Before the sun came up on Thursday, October 12—just ten days after the shootings—an outside demolition crew arrived. Under the menacing glare of two or three spotlights, the building was bulldozed, the concrete blocks and cement floor slabs broken up and carried away in dump trucks. In one photo that I saw, the claw of a large Caterpillar tractor reached inside the roof and peeled it back like the lid of a tin can, while a smaller bulldozer worked around the back, scooping up debris. In the background, only darkness. Soon the school was nothing more than a pile of rubble, with police tape and “No Trespassing” signs threading their way through the crushed cinder blocks.
The hole left by the removed foundation was leveled with the surrounding grass. The perimeter wood fence was disassembled. The next morning a lone Amish man raked the dirt flat, evening out the deep tracks left by the heavy machinery. His straw hat and black clothing blended in with the soil and the surrounding fields of short grass and corn stubble.
Only the trees remained, and the grass and weeds would quickly grow over the rich, brown dirt. By the next spring no
stranger would know a building had been there—the surrounding fields grew in and over what was once the school’s property. Six months later, when passing through the area, even I, a local, had trouble figuring out where the school had been.
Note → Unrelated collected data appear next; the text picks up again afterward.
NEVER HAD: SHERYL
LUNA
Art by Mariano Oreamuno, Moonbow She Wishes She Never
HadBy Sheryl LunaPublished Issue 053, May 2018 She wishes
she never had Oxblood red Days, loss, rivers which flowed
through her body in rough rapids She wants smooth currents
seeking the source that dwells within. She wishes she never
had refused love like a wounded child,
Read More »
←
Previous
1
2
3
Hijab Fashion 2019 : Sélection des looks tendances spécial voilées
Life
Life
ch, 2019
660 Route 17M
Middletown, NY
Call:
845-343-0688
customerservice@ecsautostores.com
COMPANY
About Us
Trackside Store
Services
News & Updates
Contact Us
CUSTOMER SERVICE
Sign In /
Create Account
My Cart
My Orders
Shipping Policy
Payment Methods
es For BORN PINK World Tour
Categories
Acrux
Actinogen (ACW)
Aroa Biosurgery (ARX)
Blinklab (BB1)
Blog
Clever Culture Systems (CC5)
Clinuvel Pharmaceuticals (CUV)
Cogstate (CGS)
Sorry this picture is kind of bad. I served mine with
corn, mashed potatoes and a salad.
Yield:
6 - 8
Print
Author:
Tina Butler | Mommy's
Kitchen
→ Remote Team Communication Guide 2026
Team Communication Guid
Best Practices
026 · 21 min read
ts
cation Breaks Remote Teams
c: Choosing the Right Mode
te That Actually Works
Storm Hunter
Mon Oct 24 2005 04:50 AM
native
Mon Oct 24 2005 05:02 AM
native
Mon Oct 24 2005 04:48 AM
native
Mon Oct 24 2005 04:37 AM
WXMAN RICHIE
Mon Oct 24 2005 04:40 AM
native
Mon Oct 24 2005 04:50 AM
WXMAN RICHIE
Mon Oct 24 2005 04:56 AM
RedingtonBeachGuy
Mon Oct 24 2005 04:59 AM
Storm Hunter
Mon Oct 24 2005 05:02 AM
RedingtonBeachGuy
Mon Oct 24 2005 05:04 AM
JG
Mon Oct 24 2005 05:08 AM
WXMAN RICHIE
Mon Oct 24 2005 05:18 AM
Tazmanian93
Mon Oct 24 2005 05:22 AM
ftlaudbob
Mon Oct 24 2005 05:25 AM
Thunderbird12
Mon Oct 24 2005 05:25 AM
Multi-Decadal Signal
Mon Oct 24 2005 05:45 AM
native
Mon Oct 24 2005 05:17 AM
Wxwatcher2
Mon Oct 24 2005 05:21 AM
AT THE end of the school year, sometime in April 2007, on a clear spring day, the Amish invited Vietta and Samantha, along with some of the medevac helicopter crew members, to the school’s year-end picnic. When Vietta drove up to the school, her breathing felt deliberate, her heart rate rising. By that spring she had already met all of the girls’ parents, and she felt honored to have been invited to the picnic. Emotionally it was a confusing prospect—on the one hand, Vietta felt that a celebration was in order for the five girls who had survived; on the other hand, it was yet another reminder of the five girls who hadn’t made it. She wondered how the day would go.
They were in their new school, with its paved drive, the building tucked away in the woods barely a mile from the old schoolhouse demolished months before. It was a more secluded spot, up a long drive and nestled on a hillside among some trees. The new school felt safe in its separation from the outside world.
All of the families were there, and Vietta even met the boys who had been in the school just before the shooting. She made the rounds, and all of the children were excited to meet her. She asked them questions about their new school and what they were going to do in the summer. The children seemed genuinely happy that Vietta and the rest of the emergency responders had come to their picnic.